* **Work task 1**
Answer these questions about the thread on counting rows in Cassandra:
(a) How large is the dataset the asker needs to count?
(b) What fetch size does the asker's proposed code set?
(c) According to the answer, what can counting lead to when org_id isn't the primary key?
* **Work task 2**
Write what comes next in the thread on counting rows in Cassandra, picking up after its last line.

* **Excerpt**

--- --- ---

1
votes

I need to get a count from a very large dataset in Cassandra, 100 million plus. I am worried about the memory hit cassandra would take if I just ran the following query.

select count(*) from conv_org where org_id = 'TEST_ORG'

I was told I could use cassandra Automatic Paging to do this? Does this seem like a good option?

Would the syntax look something like this?

Statement stmt = new SimpleStatement("select count(*) from conv_org where org_id = 'TEST_ORG'");
stmt.setFetchSize(1000);
ResultSet rs = session.execute(stmt);

I am unsure the above code will work as I do not need a result set back I just need a count.

Here is the data model.

CREATE TABLE ts.conv_org (
   org_id text,
   create_time timestamp,
   test_id text,
   org_type int,
   PRIMARY KEY (org_id, create_time, conv_id)
)
2

2 Answers

2
votes

If org_id isn't your primary key counting in cassandra in general is not a fast operation and can easily lead to a full scan of all sstables in your cluster and therefore be painfully slow.

In Java for example you can do something like this:

   ResultSet rs = session.execute(...);
   Iterator<Row> iter = rs.iterator();
   while (iter.hasNext()) {
       if (rs.getAvailableWithoutFetching() == 100 && !rs.isFullyFetched())

--- --- ---

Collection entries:
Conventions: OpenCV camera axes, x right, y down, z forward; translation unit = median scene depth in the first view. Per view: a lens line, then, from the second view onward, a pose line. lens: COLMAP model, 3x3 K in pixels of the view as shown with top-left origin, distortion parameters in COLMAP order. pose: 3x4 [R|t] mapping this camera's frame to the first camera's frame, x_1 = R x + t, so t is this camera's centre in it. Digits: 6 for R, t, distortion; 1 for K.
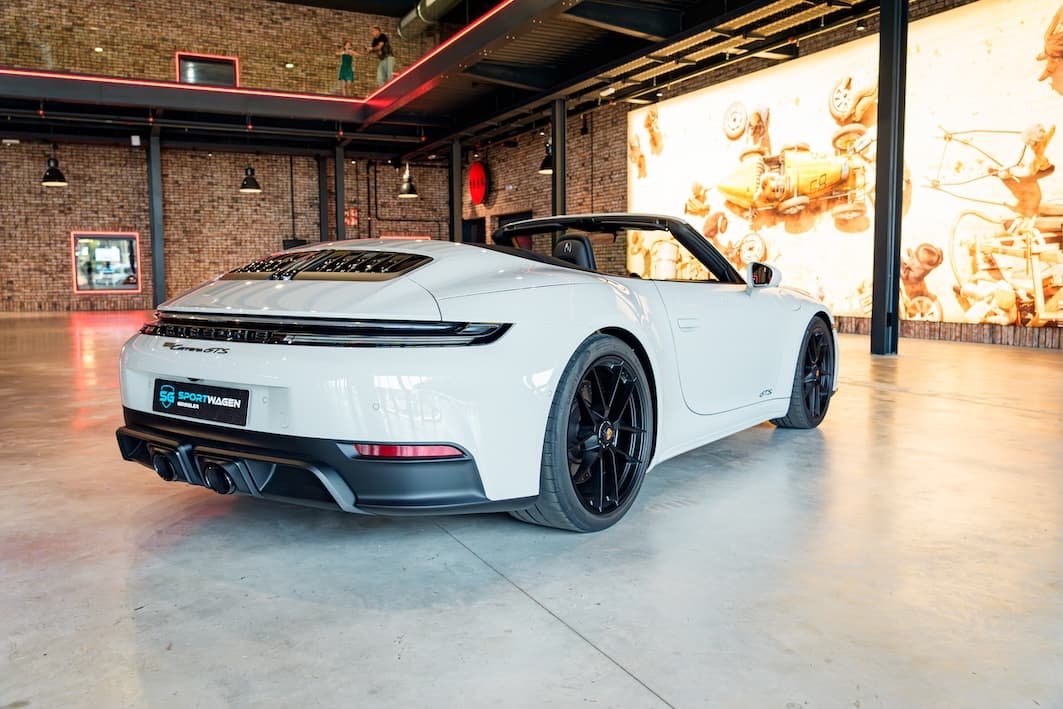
lens RADIAL K [[852.8, 0, 531.1], [0, 852.8, 351.7], [0, 0, 1]] dist [0.007840, 0.002043]
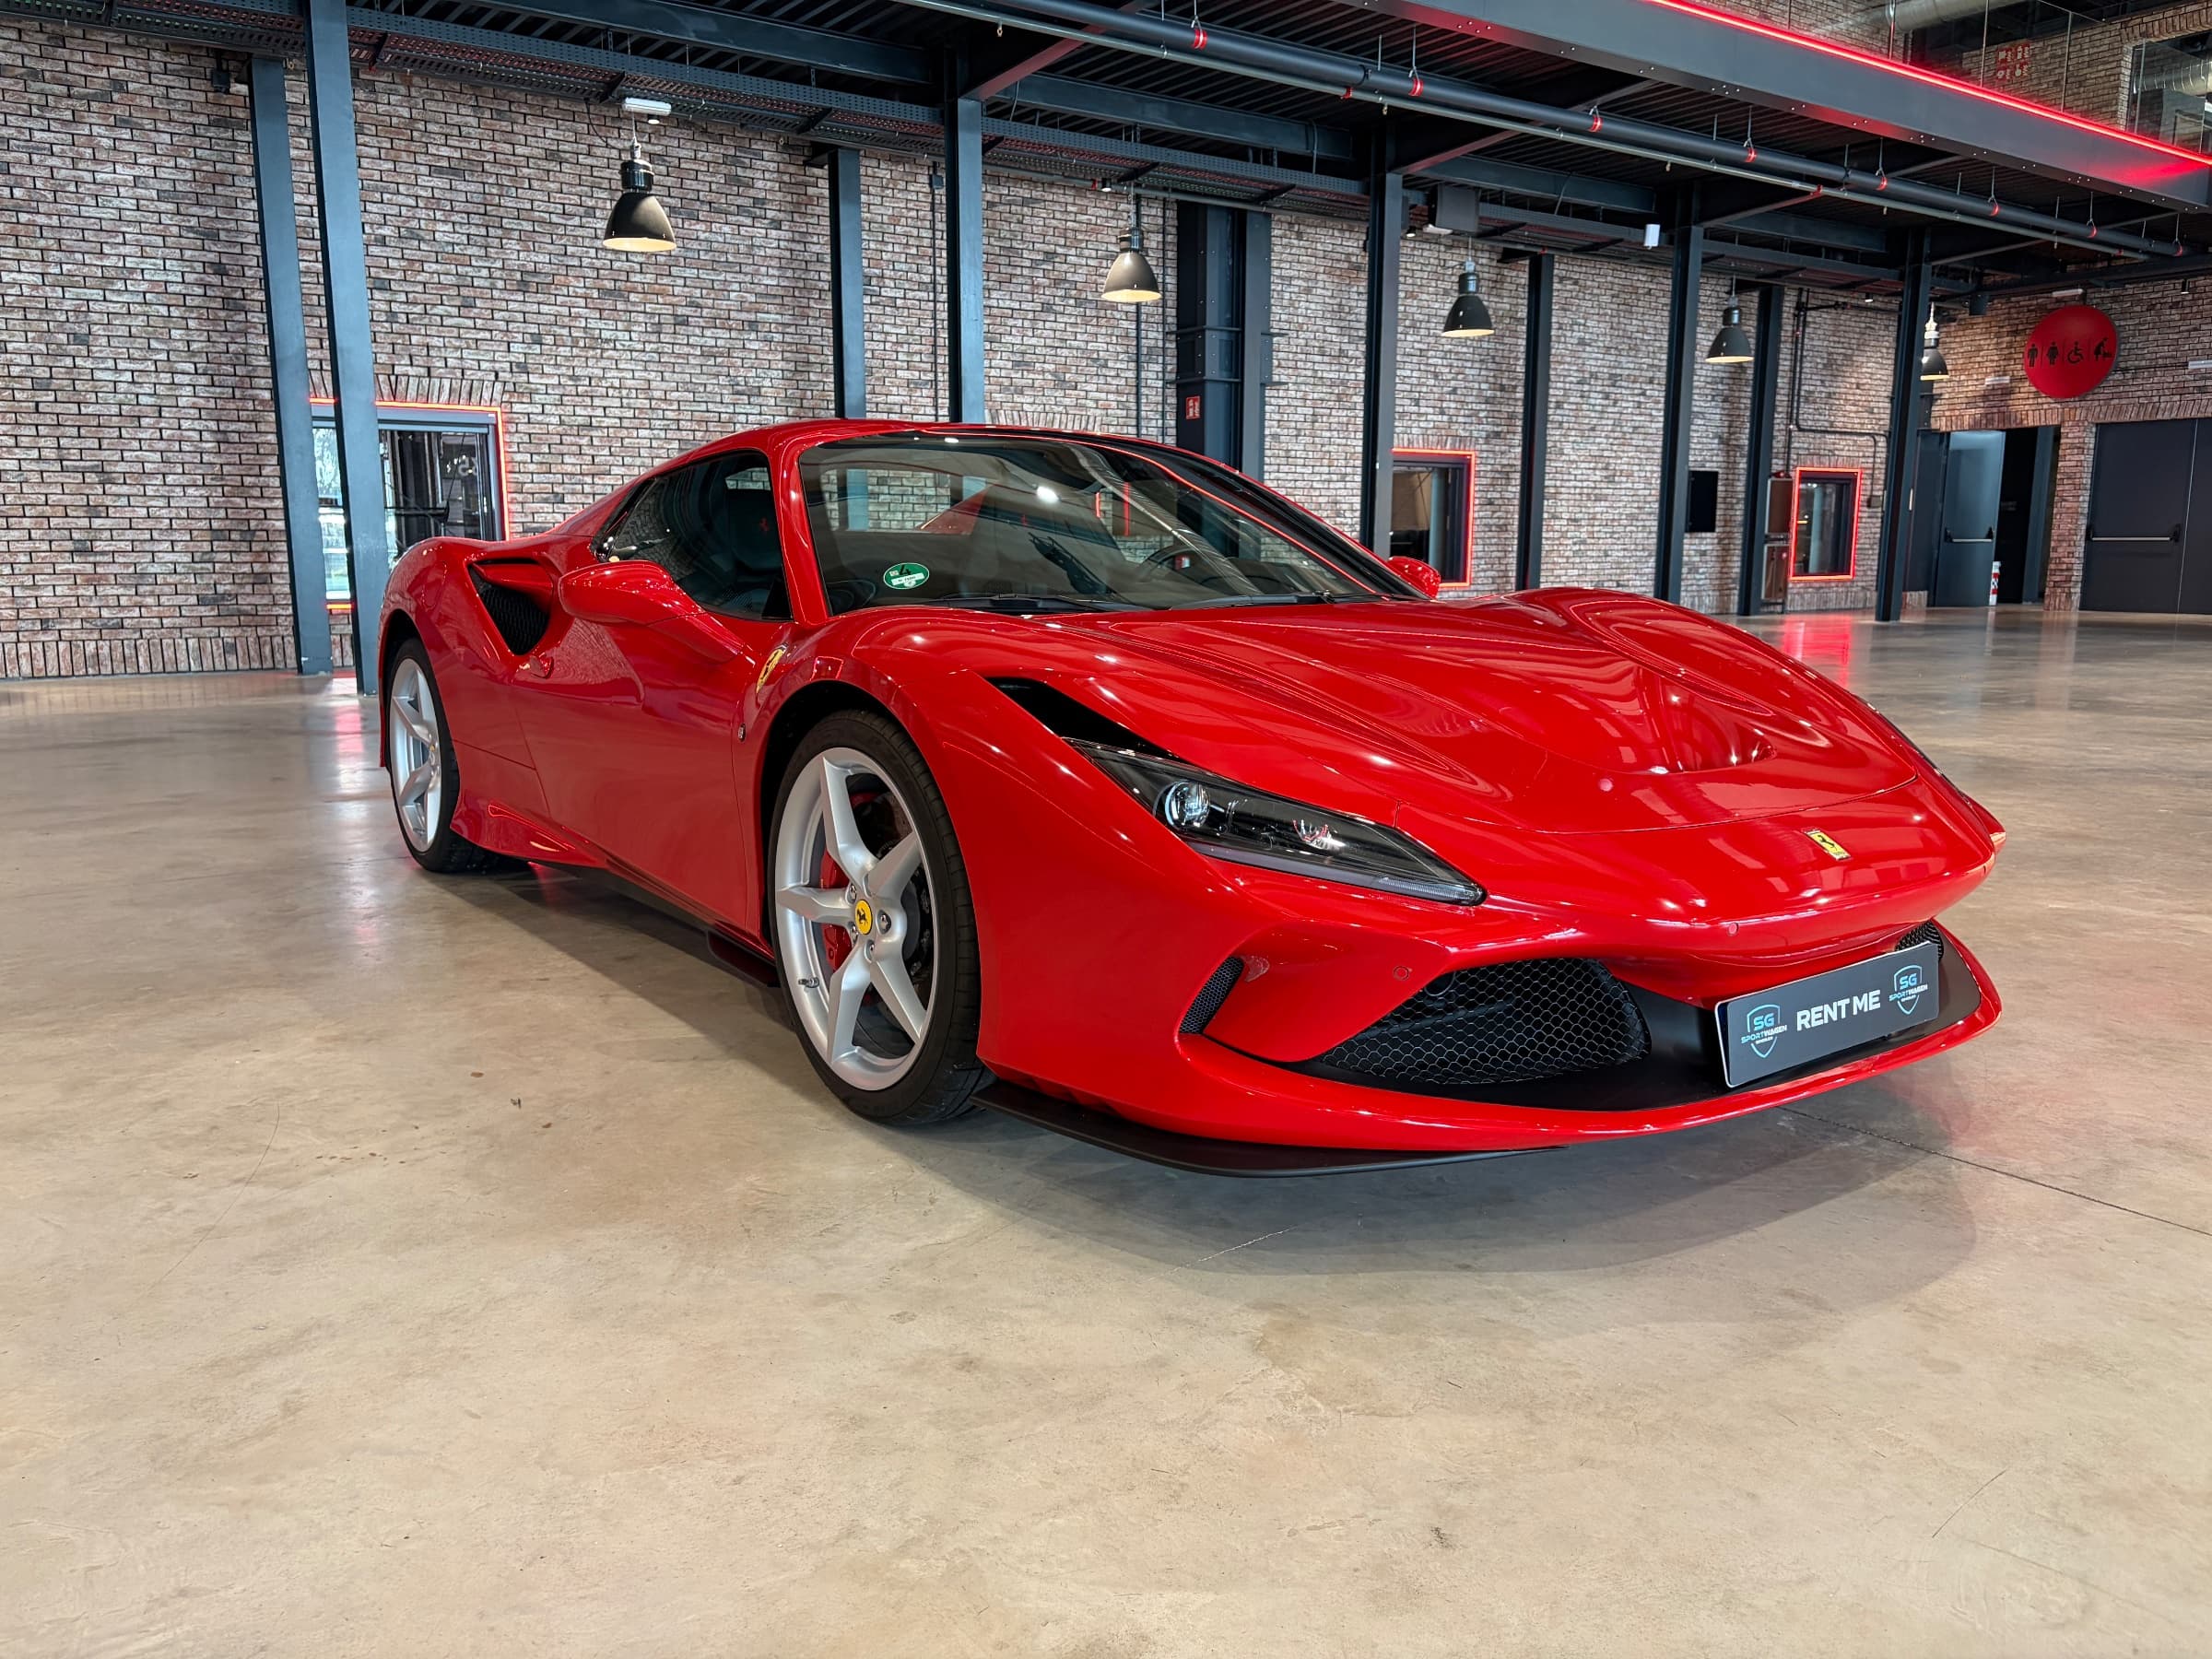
lens RADIAL K [[1661.0, 0, 1106.0], [0, 1661.0, 849.4], [0, 0, 1]] dist [0.039317, -0.048774]
pose [[0.985933, -0.025774, 0.165144, -1.330730], [0.012009, 0.996409, 0.083815, -0.013775], [-0.166711, -0.080652, 0.982702, 0.276340]]
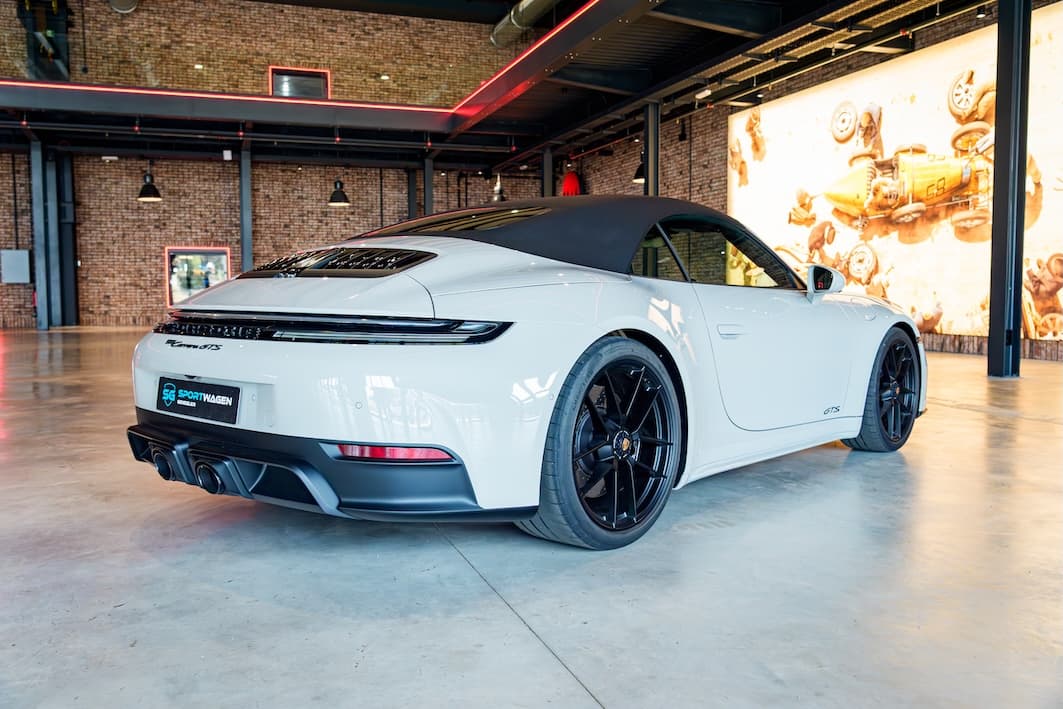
lens RADIAL K [[902.4, 0, 531.5], [0, 902.4, 354.5], [0, 0, 1]] dist [0.003206, 0.009437]
pose [[0.992912, 0.010779, -0.118363, 0.024681], [-0.013428, 0.999676, -0.021609, 0.005080], [0.118092, 0.023046, 0.992735, 0.003124]]
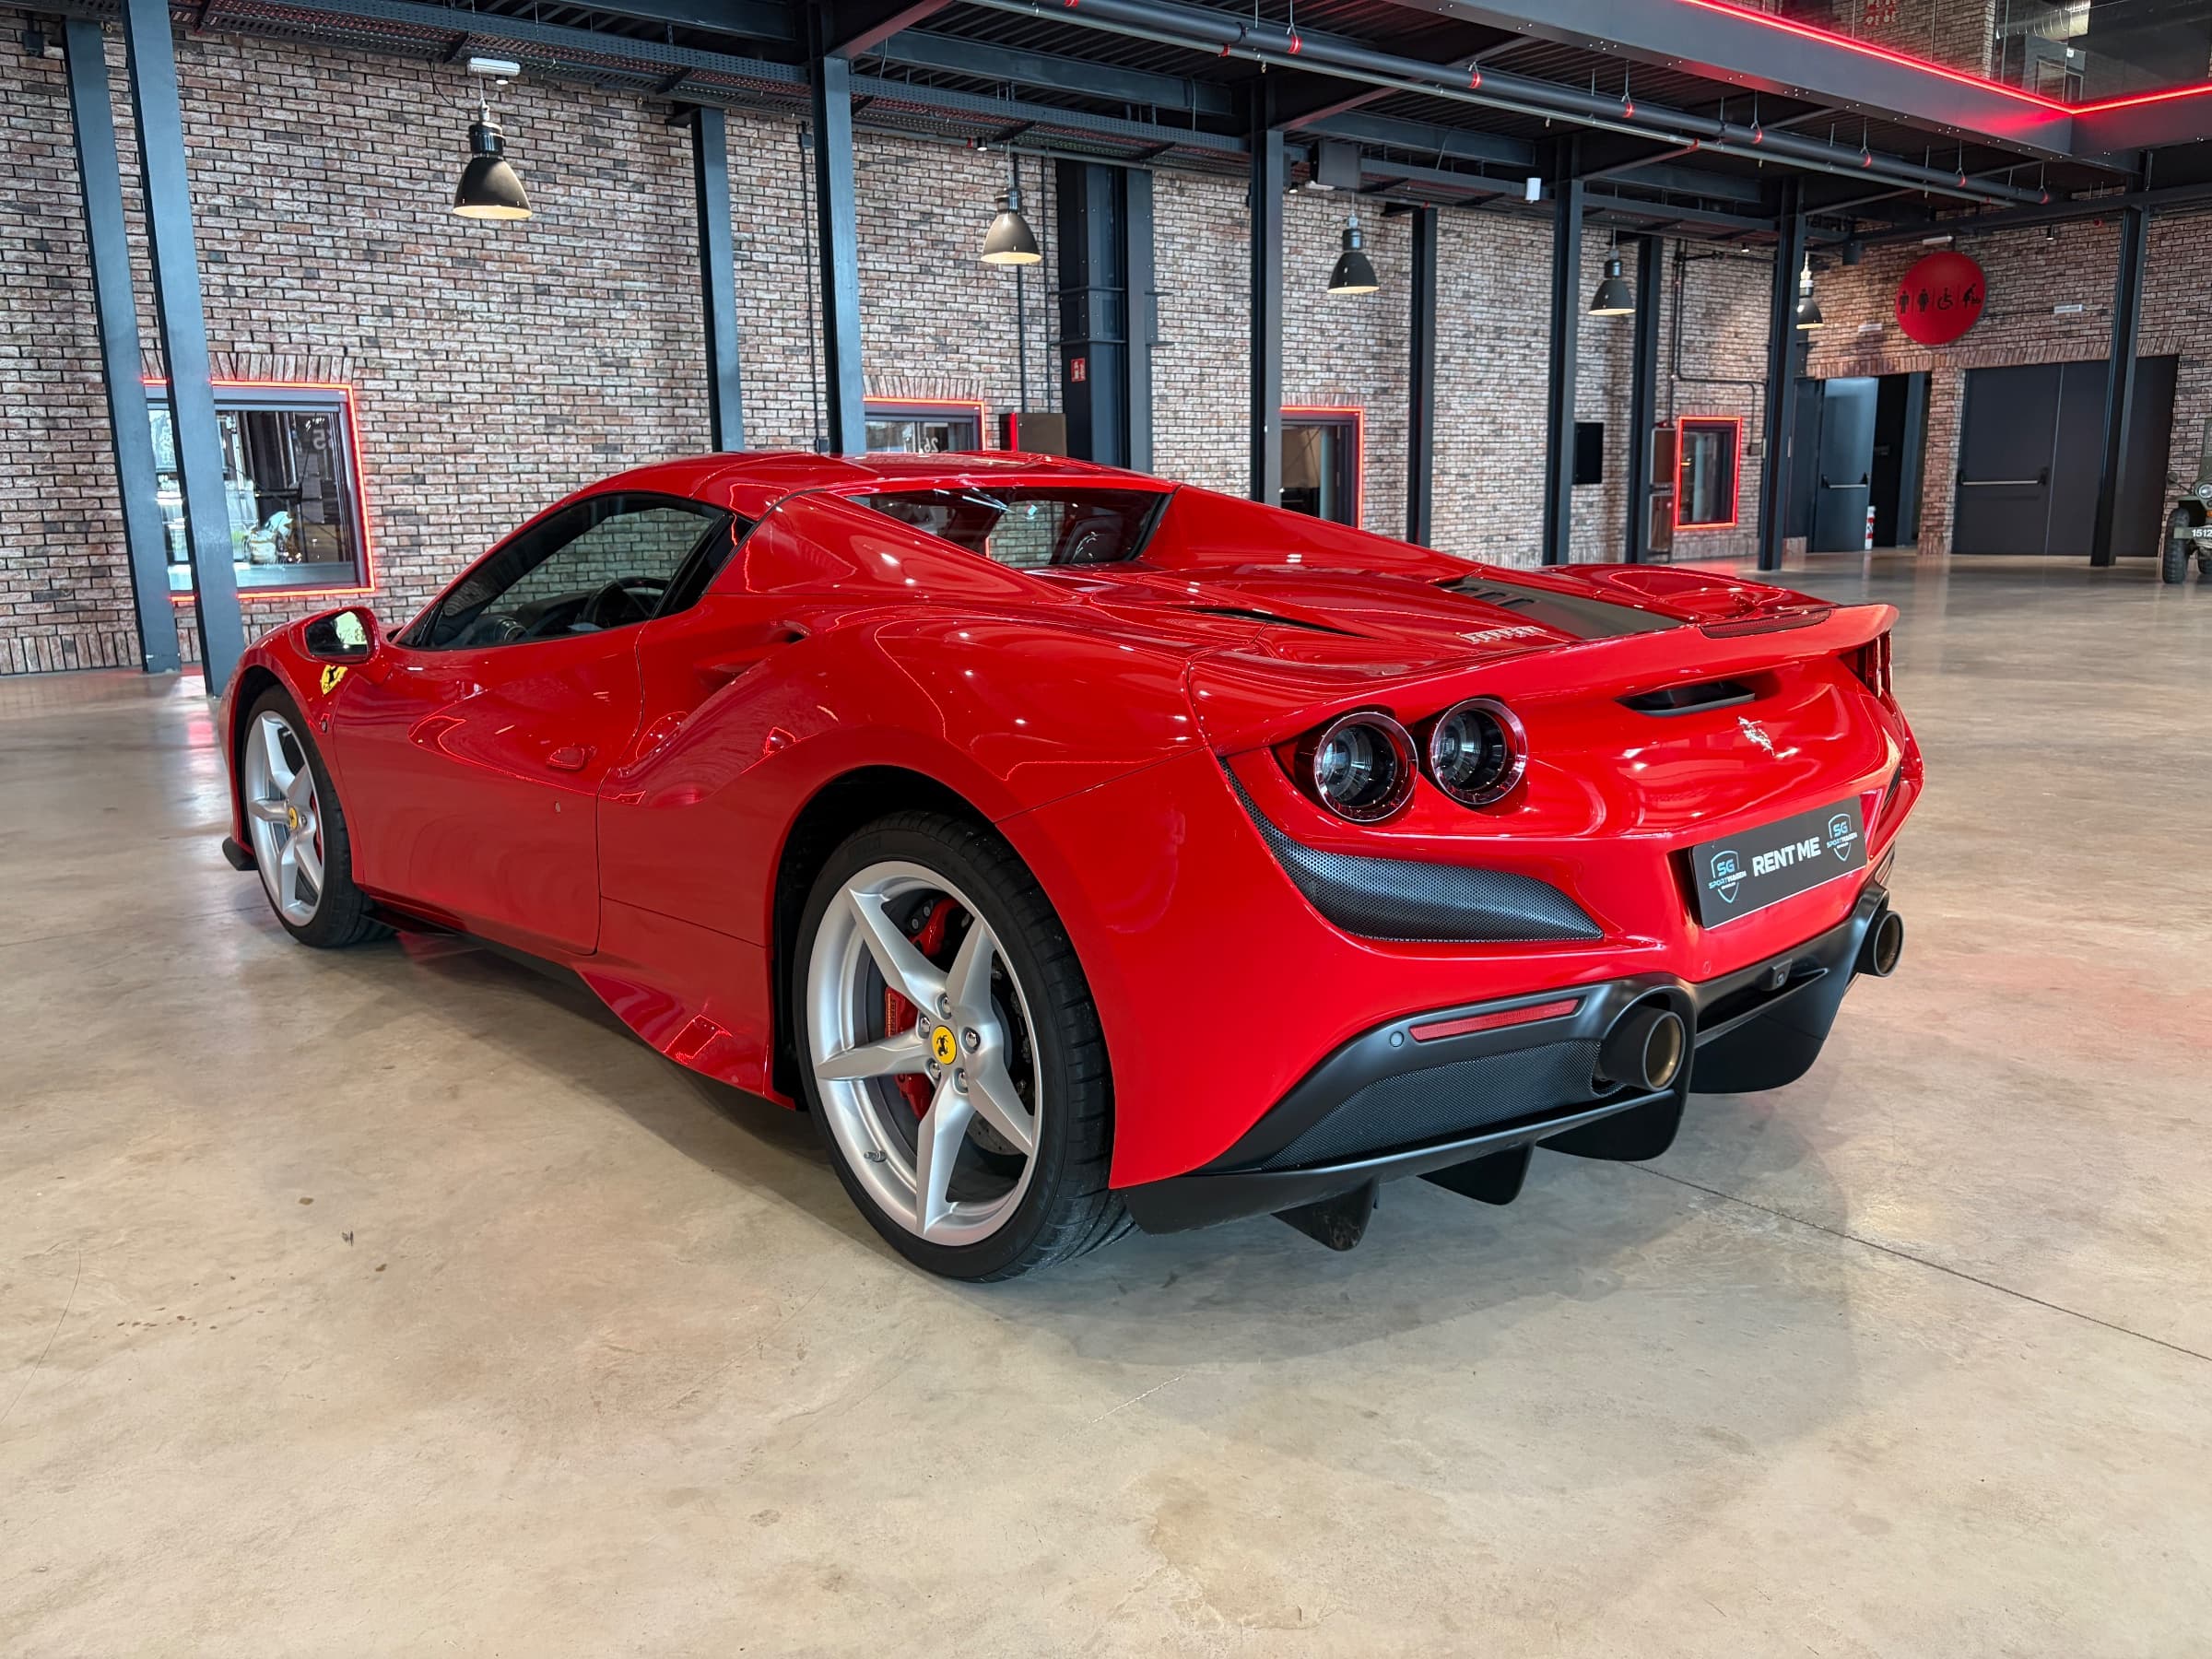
lens RADIAL K [[1661.0, 0, 1106.0], [0, 1661.0, 849.4], [0, 0, 1]] dist [0.039317, -0.048774]
pose [[0.973279, -0.060546, 0.221498, -1.325168], [0.035558, 0.992716, 0.115113, -0.028100], [-0.226854, -0.104161, 0.968343, 0.289055]]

--- --- ---

* **Answer area 1**
(a) 100 million plus.
(b) 1000.
(c) A full scan of all sstables in the cluster, which can be painfully slow.

* **Answer area 2**
           rs.fetchMoreResults();
       Row row = iter.next()
       ... process the row ...
   }

https://docs.datastax.com/en/drivers/java/2.0/com/datastax/driver/core/ResultSet.html

You could select a small colum and count your self. There is int getAvailableWithoutFetching() and isFullyFetched() that could help you.

In general if you really need a count - maintain it yourself.

On the other hand, if you have really many rows in one partition you can have also some other performance problems.

But that's hard to say without knowing the data model.

0
votes

Maybe you want to use "counter table" in addition to your dataset.

Pros: get counter fast.

Cons: need to maintained that table.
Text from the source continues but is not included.